[WHAT YOU ARE ASKED TO DO]
Give back exactly the lines of the material below that start at the line containing "Annotate the map" and end at the line containing "Bounding boxes for all text and symbols, this", and no others.

SOURCE INFORMATION Block Start

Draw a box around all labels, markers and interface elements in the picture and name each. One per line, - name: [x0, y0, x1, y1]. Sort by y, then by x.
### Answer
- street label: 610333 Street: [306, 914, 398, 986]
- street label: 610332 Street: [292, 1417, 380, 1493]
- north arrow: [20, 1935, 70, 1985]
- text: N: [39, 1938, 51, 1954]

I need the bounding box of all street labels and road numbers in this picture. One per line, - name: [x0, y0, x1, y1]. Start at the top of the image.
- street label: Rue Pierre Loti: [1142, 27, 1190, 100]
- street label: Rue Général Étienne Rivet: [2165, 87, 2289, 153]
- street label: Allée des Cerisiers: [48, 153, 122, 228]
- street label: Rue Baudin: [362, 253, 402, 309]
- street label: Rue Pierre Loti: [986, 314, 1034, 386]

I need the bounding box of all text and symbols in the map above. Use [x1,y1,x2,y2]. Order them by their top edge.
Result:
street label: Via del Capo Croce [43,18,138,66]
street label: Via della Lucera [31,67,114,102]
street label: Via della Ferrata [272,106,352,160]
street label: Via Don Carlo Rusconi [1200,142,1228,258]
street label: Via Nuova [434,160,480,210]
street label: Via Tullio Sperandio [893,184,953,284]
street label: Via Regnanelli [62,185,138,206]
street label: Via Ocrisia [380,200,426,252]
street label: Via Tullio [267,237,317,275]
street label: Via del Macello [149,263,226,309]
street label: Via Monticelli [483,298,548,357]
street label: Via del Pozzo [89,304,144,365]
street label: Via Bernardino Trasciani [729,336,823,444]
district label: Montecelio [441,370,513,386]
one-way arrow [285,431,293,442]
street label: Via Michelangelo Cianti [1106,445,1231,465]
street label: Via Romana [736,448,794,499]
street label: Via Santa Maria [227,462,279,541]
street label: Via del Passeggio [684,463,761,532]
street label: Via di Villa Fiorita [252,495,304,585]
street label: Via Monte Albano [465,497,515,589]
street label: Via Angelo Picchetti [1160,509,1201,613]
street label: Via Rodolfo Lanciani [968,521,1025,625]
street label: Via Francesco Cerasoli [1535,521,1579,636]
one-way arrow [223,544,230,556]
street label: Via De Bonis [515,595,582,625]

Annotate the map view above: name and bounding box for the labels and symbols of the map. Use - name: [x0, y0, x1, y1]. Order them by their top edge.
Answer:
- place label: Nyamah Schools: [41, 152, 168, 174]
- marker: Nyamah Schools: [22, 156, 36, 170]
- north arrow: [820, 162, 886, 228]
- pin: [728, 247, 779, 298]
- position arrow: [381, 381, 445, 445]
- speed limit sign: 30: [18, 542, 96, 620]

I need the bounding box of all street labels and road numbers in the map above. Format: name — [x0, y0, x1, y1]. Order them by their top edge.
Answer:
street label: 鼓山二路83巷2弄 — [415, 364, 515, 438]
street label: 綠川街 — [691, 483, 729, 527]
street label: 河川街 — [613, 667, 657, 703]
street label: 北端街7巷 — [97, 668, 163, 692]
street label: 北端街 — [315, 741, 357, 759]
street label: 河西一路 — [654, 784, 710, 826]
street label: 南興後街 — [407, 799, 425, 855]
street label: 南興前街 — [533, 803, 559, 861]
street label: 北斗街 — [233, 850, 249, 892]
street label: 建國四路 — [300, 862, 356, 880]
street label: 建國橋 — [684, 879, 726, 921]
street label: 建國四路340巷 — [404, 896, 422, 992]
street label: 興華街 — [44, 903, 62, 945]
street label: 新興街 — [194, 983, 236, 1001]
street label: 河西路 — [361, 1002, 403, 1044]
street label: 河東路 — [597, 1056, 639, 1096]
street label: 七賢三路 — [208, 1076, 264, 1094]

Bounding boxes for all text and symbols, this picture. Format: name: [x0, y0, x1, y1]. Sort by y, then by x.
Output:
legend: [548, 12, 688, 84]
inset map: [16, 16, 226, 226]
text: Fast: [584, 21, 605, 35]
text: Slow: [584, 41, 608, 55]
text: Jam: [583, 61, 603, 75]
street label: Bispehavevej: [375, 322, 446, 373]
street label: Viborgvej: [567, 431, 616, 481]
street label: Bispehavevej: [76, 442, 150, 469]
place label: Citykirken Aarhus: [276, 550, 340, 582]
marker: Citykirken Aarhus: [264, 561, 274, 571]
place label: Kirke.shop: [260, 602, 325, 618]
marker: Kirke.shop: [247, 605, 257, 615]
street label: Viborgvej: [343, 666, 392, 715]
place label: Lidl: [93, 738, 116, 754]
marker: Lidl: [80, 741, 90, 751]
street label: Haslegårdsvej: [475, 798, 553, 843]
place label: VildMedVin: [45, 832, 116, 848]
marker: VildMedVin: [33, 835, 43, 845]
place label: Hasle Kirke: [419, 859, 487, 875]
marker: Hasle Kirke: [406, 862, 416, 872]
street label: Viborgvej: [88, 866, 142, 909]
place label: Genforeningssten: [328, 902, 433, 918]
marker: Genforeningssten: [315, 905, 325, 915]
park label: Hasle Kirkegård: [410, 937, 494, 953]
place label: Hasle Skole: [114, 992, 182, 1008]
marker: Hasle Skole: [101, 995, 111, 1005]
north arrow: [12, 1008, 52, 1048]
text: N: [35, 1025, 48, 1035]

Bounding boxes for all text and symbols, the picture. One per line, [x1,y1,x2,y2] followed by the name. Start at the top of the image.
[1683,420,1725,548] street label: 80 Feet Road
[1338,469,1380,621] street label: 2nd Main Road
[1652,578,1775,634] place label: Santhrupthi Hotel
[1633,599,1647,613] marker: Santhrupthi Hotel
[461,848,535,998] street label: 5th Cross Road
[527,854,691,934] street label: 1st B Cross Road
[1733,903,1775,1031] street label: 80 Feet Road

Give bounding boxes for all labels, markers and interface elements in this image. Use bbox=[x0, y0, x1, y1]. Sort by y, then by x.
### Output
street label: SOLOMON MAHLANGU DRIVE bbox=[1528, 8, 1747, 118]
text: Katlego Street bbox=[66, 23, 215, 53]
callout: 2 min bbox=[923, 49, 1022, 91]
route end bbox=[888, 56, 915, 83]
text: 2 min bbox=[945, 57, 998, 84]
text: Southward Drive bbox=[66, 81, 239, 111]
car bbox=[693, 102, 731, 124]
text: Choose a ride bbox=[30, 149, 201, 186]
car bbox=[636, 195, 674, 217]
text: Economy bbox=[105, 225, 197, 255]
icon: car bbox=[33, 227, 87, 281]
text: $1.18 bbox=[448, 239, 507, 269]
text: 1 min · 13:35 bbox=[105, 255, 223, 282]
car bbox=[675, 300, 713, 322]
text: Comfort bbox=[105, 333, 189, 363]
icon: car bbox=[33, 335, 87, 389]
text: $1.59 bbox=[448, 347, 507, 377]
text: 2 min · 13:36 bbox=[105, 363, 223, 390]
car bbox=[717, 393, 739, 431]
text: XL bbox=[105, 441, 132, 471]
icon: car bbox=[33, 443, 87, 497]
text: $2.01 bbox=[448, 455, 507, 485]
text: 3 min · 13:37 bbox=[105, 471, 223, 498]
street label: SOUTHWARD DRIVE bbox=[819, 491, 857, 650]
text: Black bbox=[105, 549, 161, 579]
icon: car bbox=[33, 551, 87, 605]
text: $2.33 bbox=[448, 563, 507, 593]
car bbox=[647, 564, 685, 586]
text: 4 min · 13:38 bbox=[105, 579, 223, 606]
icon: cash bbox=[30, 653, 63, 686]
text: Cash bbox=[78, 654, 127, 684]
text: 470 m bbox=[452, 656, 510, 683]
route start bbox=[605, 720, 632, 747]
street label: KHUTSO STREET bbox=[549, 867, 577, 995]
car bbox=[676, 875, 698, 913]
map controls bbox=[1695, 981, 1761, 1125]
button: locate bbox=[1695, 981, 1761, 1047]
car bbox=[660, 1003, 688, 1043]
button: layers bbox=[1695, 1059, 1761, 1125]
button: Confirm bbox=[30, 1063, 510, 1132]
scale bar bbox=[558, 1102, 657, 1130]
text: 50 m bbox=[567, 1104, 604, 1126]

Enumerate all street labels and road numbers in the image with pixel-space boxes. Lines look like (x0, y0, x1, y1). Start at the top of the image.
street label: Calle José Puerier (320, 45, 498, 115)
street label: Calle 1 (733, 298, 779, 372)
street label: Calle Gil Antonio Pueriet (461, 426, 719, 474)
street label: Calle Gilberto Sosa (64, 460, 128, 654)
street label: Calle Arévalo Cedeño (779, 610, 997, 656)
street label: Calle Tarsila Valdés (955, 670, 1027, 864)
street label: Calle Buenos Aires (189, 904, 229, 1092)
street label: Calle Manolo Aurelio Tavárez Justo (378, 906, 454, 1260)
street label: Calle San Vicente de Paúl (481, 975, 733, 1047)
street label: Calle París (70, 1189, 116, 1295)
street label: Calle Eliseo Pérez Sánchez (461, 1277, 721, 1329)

SOURCE INFORMATION Block End

[THE COMPLETED TASK]
Annotate the map view above: name and bounding box for the labels and symbols of the map. Use - name: [x0, y0, x1, y1]. Order them by their top edge.
Answer:
- place label: Nyamah Schools: [41, 152, 168, 174]
- marker: Nyamah Schools: [22, 156, 36, 170]
- north arrow: [820, 162, 886, 228]
- pin: [728, 247, 779, 298]
- position arrow: [381, 381, 445, 445]
- speed limit sign: 30: [18, 542, 96, 620]

I need the bounding box of all street labels and road numbers in the map above. Format: name — [x0, y0, x1, y1]. Order them by their top edge.
Answer:
street label: 鼓山二路83巷2弄 — [415, 364, 515, 438]
street label: 綠川街 — [691, 483, 729, 527]
street label: 河川街 — [613, 667, 657, 703]
street label: 北端街7巷 — [97, 668, 163, 692]
street label: 北端街 — [315, 741, 357, 759]
street label: 河西一路 — [654, 784, 710, 826]
street label: 南興後街 — [407, 799, 425, 855]
street label: 南興前街 — [533, 803, 559, 861]
street label: 北斗街 — [233, 850, 249, 892]
street label: 建國四路 — [300, 862, 356, 880]
street label: 建國橋 — [684, 879, 726, 921]
street label: 建國四路340巷 — [404, 896, 422, 992]
street label: 興華街 — [44, 903, 62, 945]
street label: 新興街 — [194, 983, 236, 1001]
street label: 河西路 — [361, 1002, 403, 1044]
street label: 河東路 — [597, 1056, 639, 1096]
street label: 七賢三路 — [208, 1076, 264, 1094]

Bounding boxes for all text and symbols, this picture. Format: name: [x0, y0, x1, y1]. Sort by y, then by x.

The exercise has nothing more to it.